La descripción de la experiencia de los satánicos –me rehúso
a llamarlos satanistas, satánicos son estos, según la distinción que se ha
hecho cada vez más común aquí en México donde tenemos de ambos- resulta, a mi
parecer, tan ingenua que debilita la historia en varios momentos, aunque de
nuevo, eso puedo ser yo y no el libro. Los inquisidores y cronistas describían
los ritos y fiestas brujiles asegurando que eran soeces y llenos de
sufrimiento; que se veían forzados a beber orina, a azotarse, a besar anos, a
copular con demonios en medio de horribles dolores; ¿por qué?, porque habría
sido muy mala estrategia decir que los practicantes de estos ritos chamánicos
que fungían de ocasional competencia disfrutaban y encontraban placer en sus
ritos y banquetes nocturnos, ¡se trataba de hacer la opción poco agradable a
los feligreses, de otra manera reconsiderarían su afiliación! Pero en una
historia más realista y moderna, me resulta difícil creerme que aquellos que
venden su alma se sienten envilecidos, miserables, se torturan mutuamente, y
aun así Satán pretende que continúen de su parte. Aun así, y de nuevo, al
partir del folklore, la historia misma se obliga a plantearlo así; lo mismo
sucede con la ingenua necesidad de los satánicos por negociar almas propias y
corromper las ajenas.
Por otro lado (aunque quizá sea más de lo mismo sólo hasta
cierto punto), cierta escena donde el emisario infernal se burla y humilla de
tres mal llamadas “brujas” totalmente locas y las obliga, tratándolas de “perras
que aprendieron trucos”, a hacer un ritual recreando el de las hermanas Weird
de Shakespeare, me dejó tan mal sabor que poco faltó para que abandonara la
lectura con su resabio a prejuicio. Siempre
me ha parecido ocioso el clamor por parte de los neopaganos en contra de
cualquier historia de brujas “diabólicas” o malvadas, que a fin de cuentas son
parte inevitable de la cultura popular y del género de terror, y a veces –como en
la reciente película The VVitch- dan todavía para extraordinarias historias…
pero esta ha sido una ocasión, quizá la única, en que en verdad me ha repelido
una escena al denigrar de tal manera la figura de la bruja.
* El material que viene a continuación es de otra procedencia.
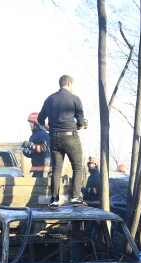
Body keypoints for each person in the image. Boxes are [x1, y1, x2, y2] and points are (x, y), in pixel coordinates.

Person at [38, 75, 87, 209]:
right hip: (70, 137)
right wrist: (80, 126)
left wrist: (47, 127)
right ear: (69, 83)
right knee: (77, 166)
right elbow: (81, 123)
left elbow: (40, 118)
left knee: (56, 169)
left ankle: (54, 200)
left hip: (54, 137)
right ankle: (76, 197)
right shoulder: (75, 99)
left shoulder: (49, 99)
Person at [20, 112, 52, 178]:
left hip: (44, 168)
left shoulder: (44, 134)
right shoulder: (33, 136)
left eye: (31, 122)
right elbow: (33, 153)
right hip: (36, 169)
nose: (30, 125)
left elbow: (43, 148)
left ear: (37, 123)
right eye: (30, 123)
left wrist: (30, 145)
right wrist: (25, 151)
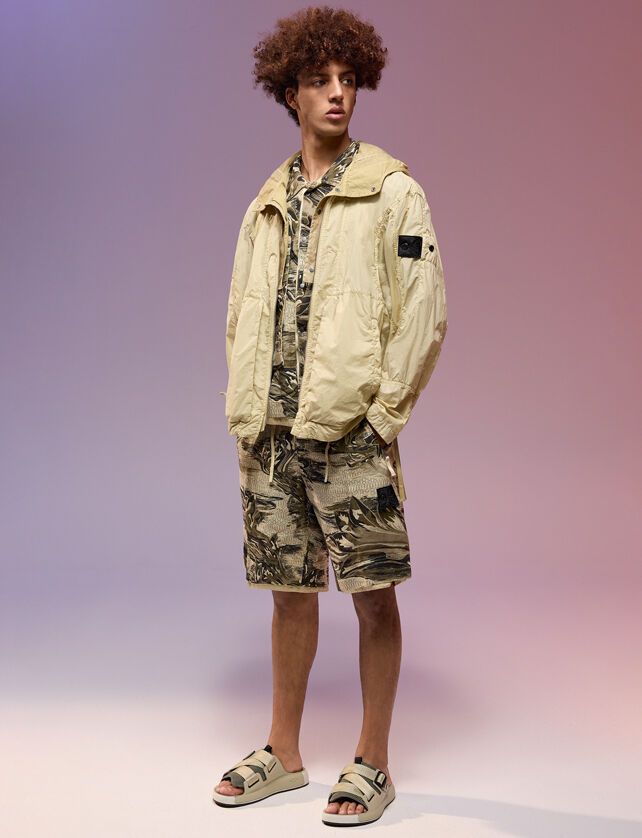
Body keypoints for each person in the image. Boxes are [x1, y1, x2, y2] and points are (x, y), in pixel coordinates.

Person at [213, 6, 448, 827]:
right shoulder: (265, 203)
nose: (338, 93)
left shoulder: (392, 192)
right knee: (288, 593)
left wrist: (384, 416)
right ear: (291, 93)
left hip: (352, 435)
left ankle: (373, 760)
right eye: (320, 81)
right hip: (272, 437)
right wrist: (246, 410)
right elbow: (240, 314)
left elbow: (424, 311)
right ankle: (283, 752)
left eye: (348, 80)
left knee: (373, 595)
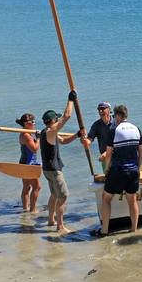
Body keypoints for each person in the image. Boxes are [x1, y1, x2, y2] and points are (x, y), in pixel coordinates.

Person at [98, 104, 142, 236]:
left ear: (118, 116)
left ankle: (104, 231)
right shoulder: (137, 129)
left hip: (118, 170)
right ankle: (133, 230)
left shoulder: (114, 130)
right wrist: (138, 168)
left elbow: (108, 154)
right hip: (133, 170)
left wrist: (107, 170)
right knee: (132, 200)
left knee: (106, 198)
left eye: (114, 116)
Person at [39, 91, 80, 234]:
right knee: (63, 196)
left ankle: (51, 220)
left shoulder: (47, 132)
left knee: (54, 195)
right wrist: (71, 100)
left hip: (47, 169)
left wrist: (77, 135)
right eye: (56, 119)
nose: (58, 120)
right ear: (53, 121)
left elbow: (63, 141)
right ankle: (60, 226)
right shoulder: (51, 131)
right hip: (54, 170)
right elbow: (67, 116)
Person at [80, 102, 116, 173]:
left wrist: (107, 153)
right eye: (99, 109)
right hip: (105, 158)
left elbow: (120, 141)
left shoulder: (116, 122)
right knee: (108, 179)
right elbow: (89, 140)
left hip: (117, 156)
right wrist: (84, 140)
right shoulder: (96, 125)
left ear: (109, 110)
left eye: (103, 109)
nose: (100, 111)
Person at [16, 113, 41, 213]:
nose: (34, 124)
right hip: (28, 164)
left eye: (34, 121)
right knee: (37, 187)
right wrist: (38, 138)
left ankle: (25, 209)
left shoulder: (25, 133)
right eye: (32, 122)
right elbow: (34, 149)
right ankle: (33, 210)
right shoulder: (26, 135)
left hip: (23, 163)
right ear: (26, 124)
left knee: (27, 187)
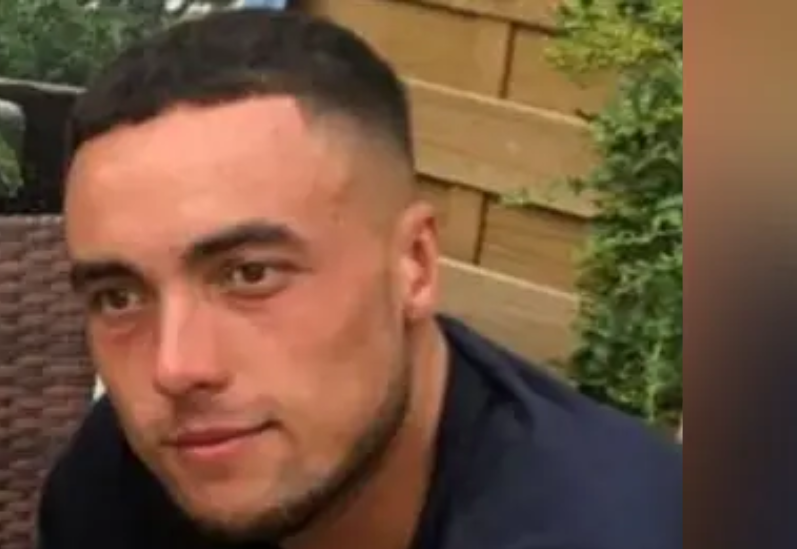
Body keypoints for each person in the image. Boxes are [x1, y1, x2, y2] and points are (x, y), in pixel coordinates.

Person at [38, 8, 682, 549]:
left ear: (416, 266)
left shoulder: (608, 528)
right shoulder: (118, 486)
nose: (175, 367)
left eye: (250, 274)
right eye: (118, 297)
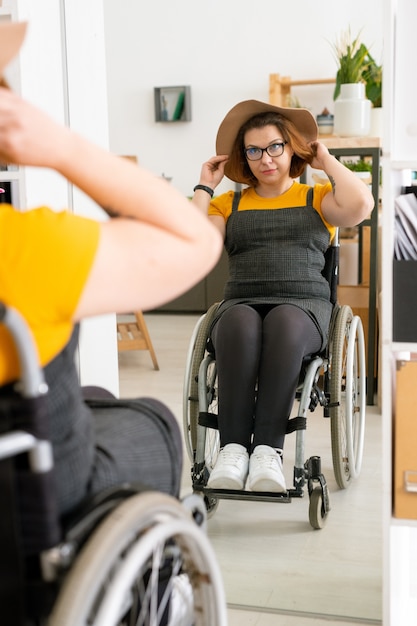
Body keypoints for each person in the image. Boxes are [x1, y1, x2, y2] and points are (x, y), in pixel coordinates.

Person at [0, 22, 223, 515]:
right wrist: (60, 146)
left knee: (97, 395)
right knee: (154, 422)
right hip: (30, 509)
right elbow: (194, 240)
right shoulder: (21, 247)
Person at [192, 99, 374, 493]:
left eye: (275, 146)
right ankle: (233, 450)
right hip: (242, 300)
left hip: (304, 306)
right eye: (253, 150)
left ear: (291, 149)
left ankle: (267, 453)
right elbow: (193, 242)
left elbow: (361, 204)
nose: (265, 159)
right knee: (238, 323)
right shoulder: (230, 203)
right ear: (245, 157)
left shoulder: (318, 197)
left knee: (284, 321)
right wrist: (205, 186)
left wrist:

Háganla malvada,
asesina como Keziah Mason; háganla una charlatana y cómica Celestina; háganla
incluso una insana y verde Bruja del Oeste, que de todo hay. Pero que la
dignidad de su figura se mantenga, porque es un arquetipo que parte de una
realidad, y como tal no debería ser denigrado con esa saña. Por eso este único
punto, que por fortuna no pasa de unas pocas páginas, no lo considero
redimible.
Última inconformidad: ¡Me quedé con las ganas de saber en qué consistía el famoso juego del Truco!